Gyde announced that it raised $60 million in financing led by Lightspeed. Gyde is targeting broker-led industries such as insurance, health and wealth management, where professionals spend significant time on documentation, compliance and administrative tasks. Its platform uses AI to automate those workflows while keeping brokers in control of advisory decisions. The company’s pitch aligns with a broader enterprise narrative: AI as a productivity layer that expands the capacity of skilled professionals rather than replacing them outright.

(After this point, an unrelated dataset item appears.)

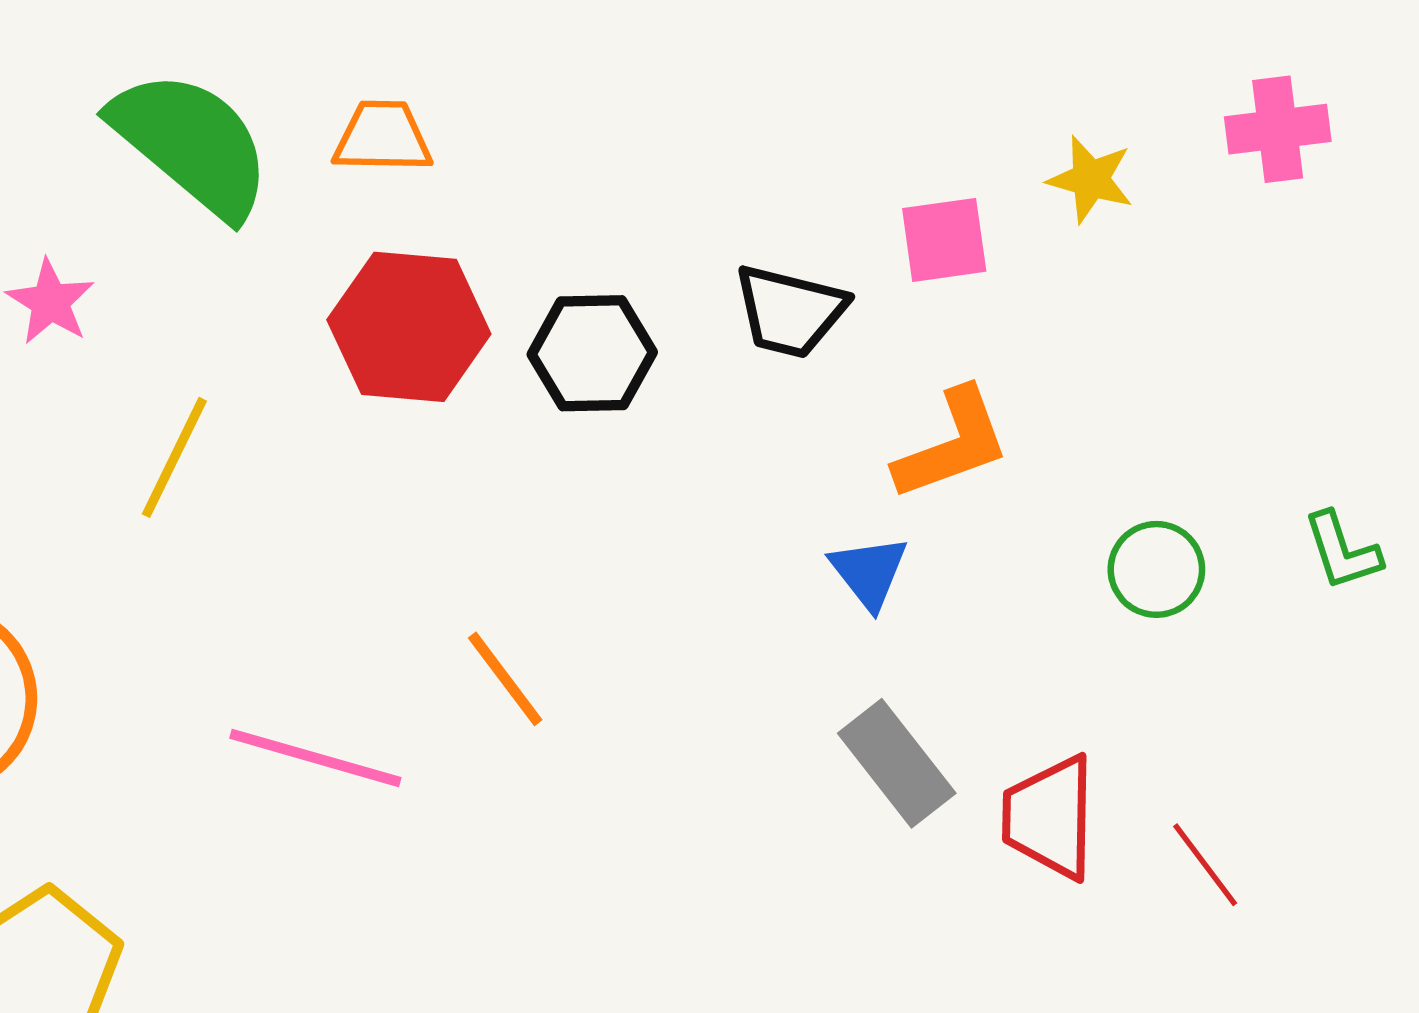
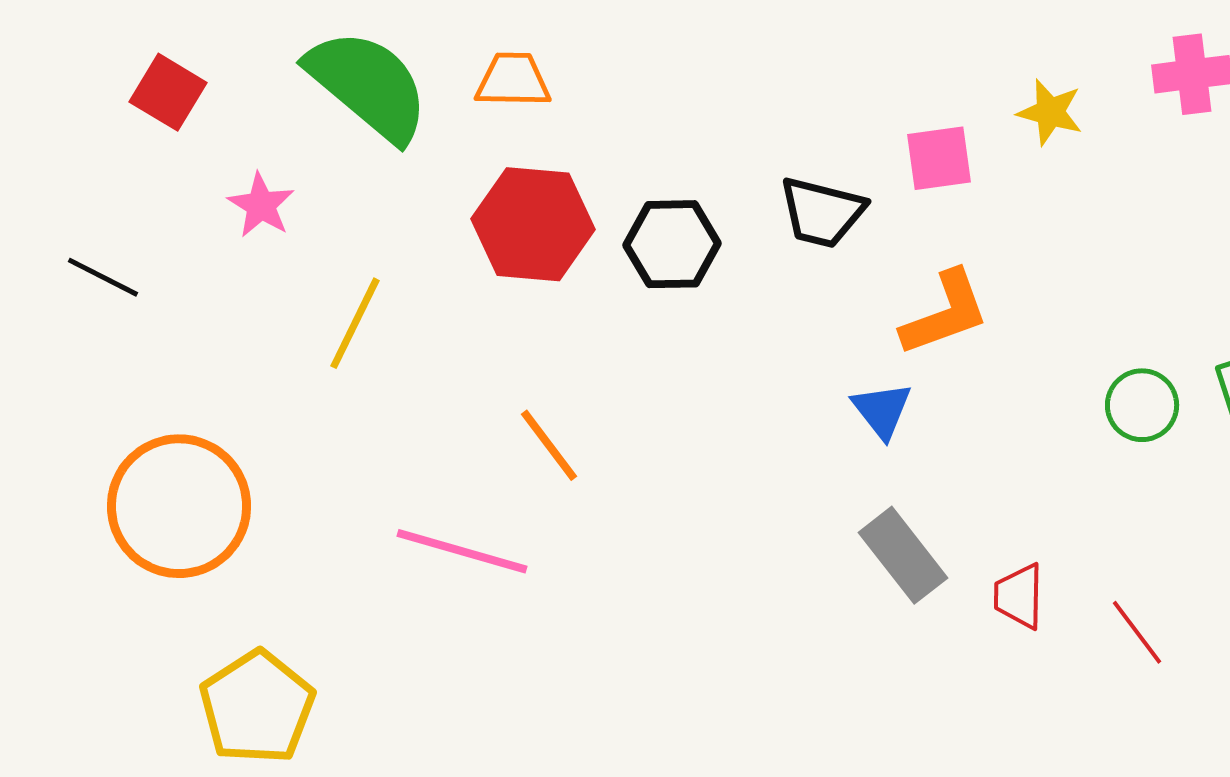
green circle: (1156, 569) -> (1142, 405), moved
orange line: (505, 679) -> (549, 445), moved
red trapezoid: (1050, 817) -> (1019, 596), size x0.7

In real estate, Propy raised $100 million to scale AI-driven transaction infrastructure. Propy plans to acquire and modernize title and escrow companies, embedding automation and AI agents into processes that remain heavily manual. Closing a home purchase can involve dozens of steps, multiple intermediaries and long delays. By automating document handling and compliance checks, Propy aims to reduce friction, shorten closing timelines and lower costs. The funding reflects investor confidence in applying AI to legacy industries where inefficiency is structural rather than cyclical.
Rogo raised $75 million in a Series C and announced an expansion into Europe, opening a London office to serve global financial institutions. Rogo is building AI-assisted tools for investment bankers, focused on research, modeling and deal execution. Investment banking remains one of the most labor-intensive white-collar professions, with long hours spent synthesizing data and preparing analyses. Rogo’s value proposition is efficiency at the margin: reducing time spent on repetitive tasks while improving the speed and quality of insights delivered to clients.
The expansion into Europe suggests confidence that AI-driven finance tools can cross regulatory and market boundaries. More broadly, the deal reflects a shift in FinTech toward enterprise and institutional users, where even incremental productivity gains can justify significant software spend.